Proof: suppose $x \in O \subset \partial S$, where $O$ is open and $S$ is open as well. Then, because $x \in \partial S$, $O$ must intersect $S$, say in $y$ and $y \in O \cap S$, the latter set is open and sits inside $S$, so misses $X \setminus S$, which contradicts that $y$ is in $\partial S$, which it must be (as $O \cap S \subset O \subset \partial S$), contradiction.

Suppose now that $S$ is closed and $x \in O \subset \partial S$. As $S$ is closed, $\partial S \subset S$, so $x$ would then be a boundary point of $S$ and an interior point of $S$ (as witnessed by $O$), and this cannot be.

This explains the remark "when $\partial S$ has no interior points, which will be the case for example if $S$ is either open or closed". We have seen that when $S$ is open or closed, $\partial S$ has no interior points and then we have, according to this article, that $\partial \partial S = \partial S$.

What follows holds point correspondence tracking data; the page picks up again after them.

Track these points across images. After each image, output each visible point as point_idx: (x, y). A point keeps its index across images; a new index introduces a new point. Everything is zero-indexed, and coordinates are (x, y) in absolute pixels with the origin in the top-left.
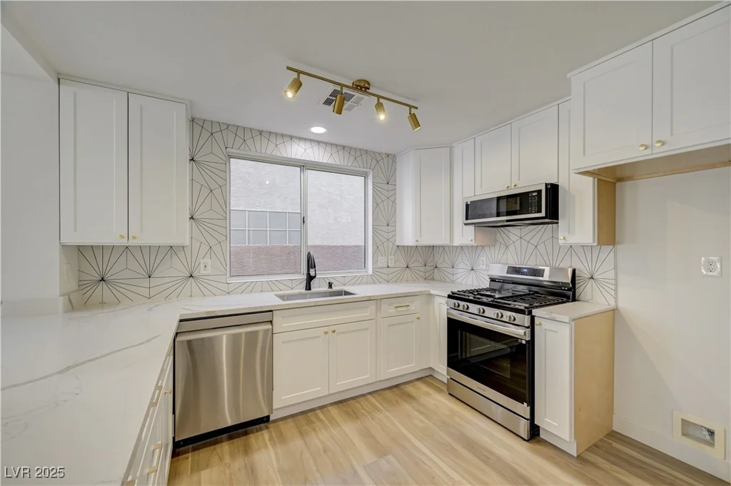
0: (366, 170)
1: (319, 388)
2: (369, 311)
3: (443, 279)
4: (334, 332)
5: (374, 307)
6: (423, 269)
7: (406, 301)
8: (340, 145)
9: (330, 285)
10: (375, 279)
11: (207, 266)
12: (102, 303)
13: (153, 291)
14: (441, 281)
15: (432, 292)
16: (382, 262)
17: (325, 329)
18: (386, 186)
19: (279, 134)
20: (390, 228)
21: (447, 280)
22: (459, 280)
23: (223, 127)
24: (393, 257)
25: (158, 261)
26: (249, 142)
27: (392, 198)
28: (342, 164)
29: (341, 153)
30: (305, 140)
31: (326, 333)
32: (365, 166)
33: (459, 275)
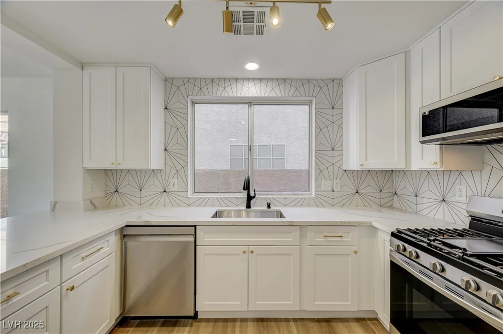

But this is not a necessary condition: if $S = [0,1)$ in $\mathbb{R}$, then $S$ is not open, and not closed, but $\partial S = \{0, 1\}$, which equals $\partial \partial S$, so the equality does not imply that $S$ is open or closed; it can happen in other cases as well. If $S = \mathbb{Q}$, then $\partial S = \mathbb{R}$ (every non-empty open set in $\mathbb{R}$ contains rationals and irrationals), which has interior points of course, and then $\partial \partial S = \emptyset$, which shows there can be a large gap between the double boundary and the single one...